(Dataset excerpts)

--*--

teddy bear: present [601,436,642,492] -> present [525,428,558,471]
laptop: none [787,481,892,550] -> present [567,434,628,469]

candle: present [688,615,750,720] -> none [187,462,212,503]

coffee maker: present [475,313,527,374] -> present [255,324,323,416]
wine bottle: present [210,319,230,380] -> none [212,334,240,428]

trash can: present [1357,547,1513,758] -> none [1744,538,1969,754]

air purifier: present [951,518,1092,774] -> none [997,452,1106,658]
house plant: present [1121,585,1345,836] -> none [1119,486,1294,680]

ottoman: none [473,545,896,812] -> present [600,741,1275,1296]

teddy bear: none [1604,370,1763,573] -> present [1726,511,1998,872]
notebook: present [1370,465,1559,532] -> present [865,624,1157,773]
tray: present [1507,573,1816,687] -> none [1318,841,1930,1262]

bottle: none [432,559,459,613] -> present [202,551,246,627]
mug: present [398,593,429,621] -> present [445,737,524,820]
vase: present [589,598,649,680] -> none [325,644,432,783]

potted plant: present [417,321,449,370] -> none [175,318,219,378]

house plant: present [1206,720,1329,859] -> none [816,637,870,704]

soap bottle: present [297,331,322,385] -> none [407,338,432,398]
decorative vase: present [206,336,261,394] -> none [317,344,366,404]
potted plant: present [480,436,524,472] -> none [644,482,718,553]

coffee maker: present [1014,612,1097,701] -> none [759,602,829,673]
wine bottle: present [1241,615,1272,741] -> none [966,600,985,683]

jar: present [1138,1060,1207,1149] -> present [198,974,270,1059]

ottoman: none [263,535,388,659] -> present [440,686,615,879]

--*--

— Assigned task —
The records above must be printed again in full, exactly as written.

— Output for this task —
teddy bear: present [601,436,642,492] -> present [525,428,558,471]
laptop: none [787,481,892,550] -> present [567,434,628,469]

candle: present [688,615,750,720] -> none [187,462,212,503]

coffee maker: present [475,313,527,374] -> present [255,324,323,416]
wine bottle: present [210,319,230,380] -> none [212,334,240,428]

trash can: present [1357,547,1513,758] -> none [1744,538,1969,754]

air purifier: present [951,518,1092,774] -> none [997,452,1106,658]
house plant: present [1121,585,1345,836] -> none [1119,486,1294,680]

ottoman: none [473,545,896,812] -> present [600,741,1275,1296]

teddy bear: none [1604,370,1763,573] -> present [1726,511,1998,872]
notebook: present [1370,465,1559,532] -> present [865,624,1157,773]
tray: present [1507,573,1816,687] -> none [1318,841,1930,1262]

bottle: none [432,559,459,613] -> present [202,551,246,627]
mug: present [398,593,429,621] -> present [445,737,524,820]
vase: present [589,598,649,680] -> none [325,644,432,783]

potted plant: present [417,321,449,370] -> none [175,318,219,378]

house plant: present [1206,720,1329,859] -> none [816,637,870,704]

soap bottle: present [297,331,322,385] -> none [407,338,432,398]
decorative vase: present [206,336,261,394] -> none [317,344,366,404]
potted plant: present [480,436,524,472] -> none [644,482,718,553]

coffee maker: present [1014,612,1097,701] -> none [759,602,829,673]
wine bottle: present [1241,615,1272,741] -> none [966,600,985,683]

jar: present [1138,1060,1207,1149] -> present [198,974,270,1059]

ottoman: none [263,535,388,659] -> present [440,686,615,879]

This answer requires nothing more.